Sunday, January 29, 2012

Review: ‘Between the Lines’ Trilogy by Tammara Webber

Between the Lines (Between the Lines #1)Where You Are (Between the Lines #2)Good For You (Between the Lines #3)

I call this series a trilogy because there are only three books, but my fingers are crossed that Webber will write at least one more book.  (Don't leave us hating Brooke!  She deserves love, too.)  I had two days over the holidays when I didn’t feel well.  All I wanted to do was curl up on the couch with a book.  This series completely fit my mood.  Pure escapism!  The characters were well developed, the story was compelling, there was plenty of chemistry between the love interests and the Hollywood element added just a touch of glamour.  Since I read all three books in one long sitting over the course of two days, the stories blur together for me, so I have to review them together. 

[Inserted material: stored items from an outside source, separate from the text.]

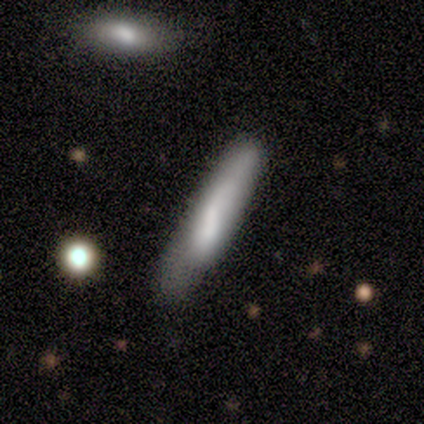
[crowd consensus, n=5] Smooth or featured: featured or disk — 60% (smooth — 40%)
Edge-on disk: yes — 67% (no — 33%)
Edge-on bulge: none — 50% (tied with rounded — 50%)
Merging: none — 60% (minor disturbance — 40%)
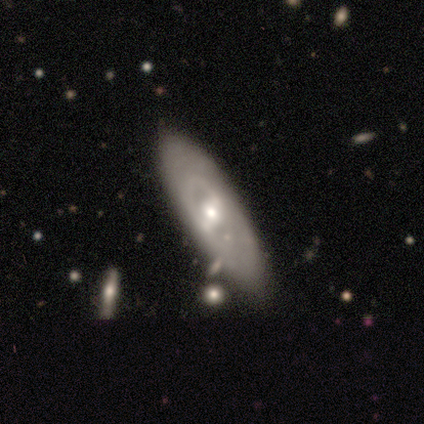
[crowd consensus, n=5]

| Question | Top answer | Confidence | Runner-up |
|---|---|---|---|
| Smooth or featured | featured or disk | 100% | — |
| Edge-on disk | no | 80% | yes (20%) |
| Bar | no | 50% | strong (25%) |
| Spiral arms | no | 100% | — |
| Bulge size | small | 75% | moderate (25%) |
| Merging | none | 100% | — |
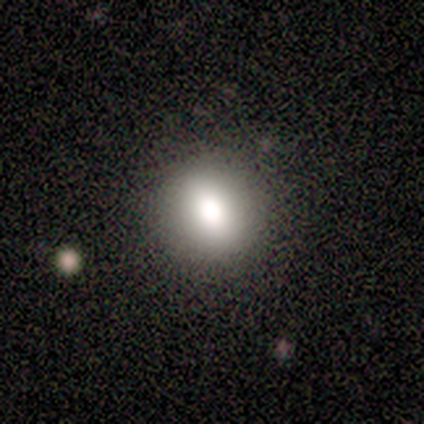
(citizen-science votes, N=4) Smooth or featured?
  - smooth: 100% *
  - featured or disk: 0%
  - star or artifact: 0%
How rounded?
  - round: 100% *
  - in between: 0%
  - cigar-shaped: 0%
Merging?
  - none: 100% *
  - minor disturbance: 0%
  - major disturbance: 0%
  - merger: 0%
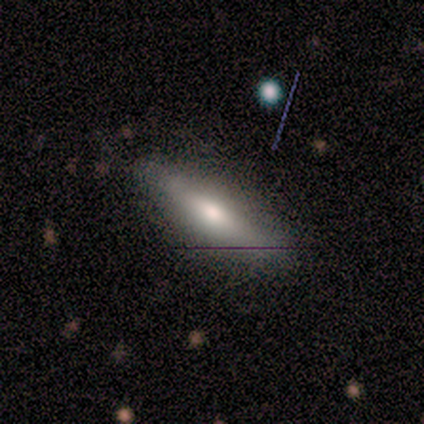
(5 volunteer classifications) Smooth or featured? smooth (40%, tied with featured or disk)
How rounded? cigar-shaped (100%)
Merging? none (75%)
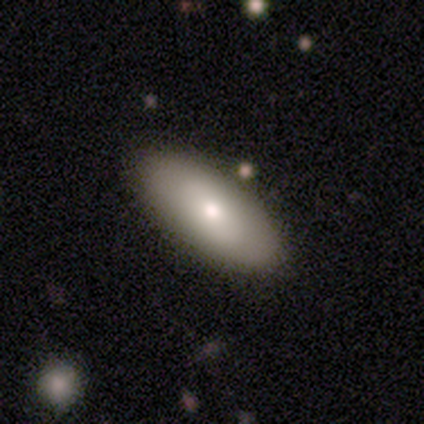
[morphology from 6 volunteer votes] Smooth or featured: smooth — 67% (featured or disk — 33%)
How rounded: in between — 75% (cigar-shaped — 25%)
Merging: none — 83% (minor disturbance — 17%)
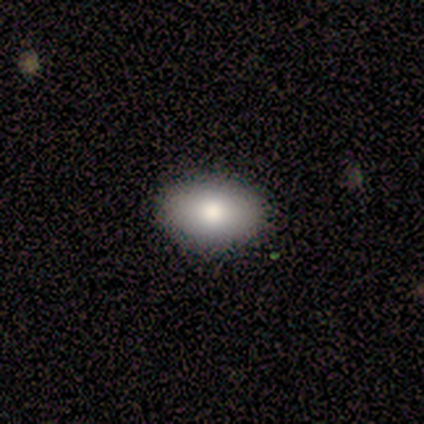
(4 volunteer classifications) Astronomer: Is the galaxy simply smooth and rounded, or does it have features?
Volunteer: smooth — 100%.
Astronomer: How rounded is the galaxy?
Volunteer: in between — 100%.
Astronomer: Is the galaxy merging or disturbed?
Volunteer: none — 100%.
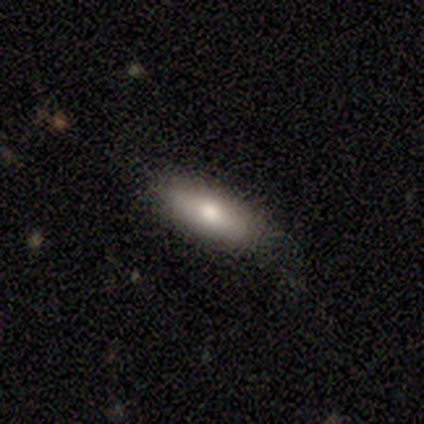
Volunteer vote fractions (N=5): Smooth or featured? smooth (60%)
How rounded? in between (100%)
Merging? none (75%)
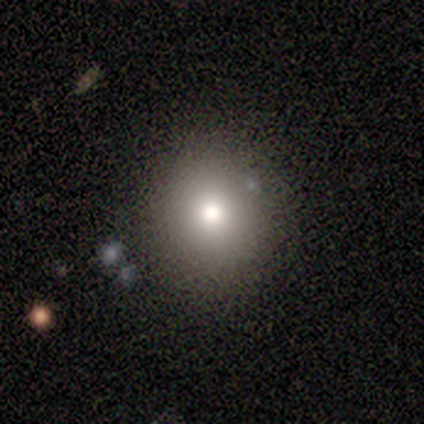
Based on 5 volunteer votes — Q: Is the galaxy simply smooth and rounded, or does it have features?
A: smooth — 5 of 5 (100%).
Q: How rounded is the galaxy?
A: round — 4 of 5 (80%).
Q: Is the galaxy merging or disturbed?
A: none — 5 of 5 (100%).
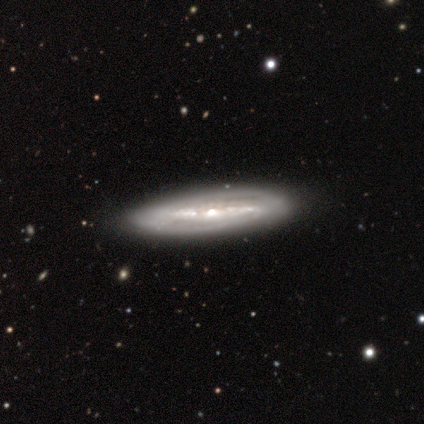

Book one, Between the Lines, starts when a group of teenaged actors are hired to be in a big budget, modern day version of Pride & Prejudice.  Filming is in Austin, Texas, and the cast moves into a hotel for the months of production.  The second and third books follow the cast as they deal with promotion, premiers and paparazzi.  In typical teen fashion, crushes develop, friendships are formed and lost, egos and emotions get bruised.  But rather than coming across as vapid, over-privileged brats, these characters have fully developed back stories.  The author allows them to make mistakes and learn from them.  None of the teens are all good or all bad--rather they are all a realistic mixture of both. 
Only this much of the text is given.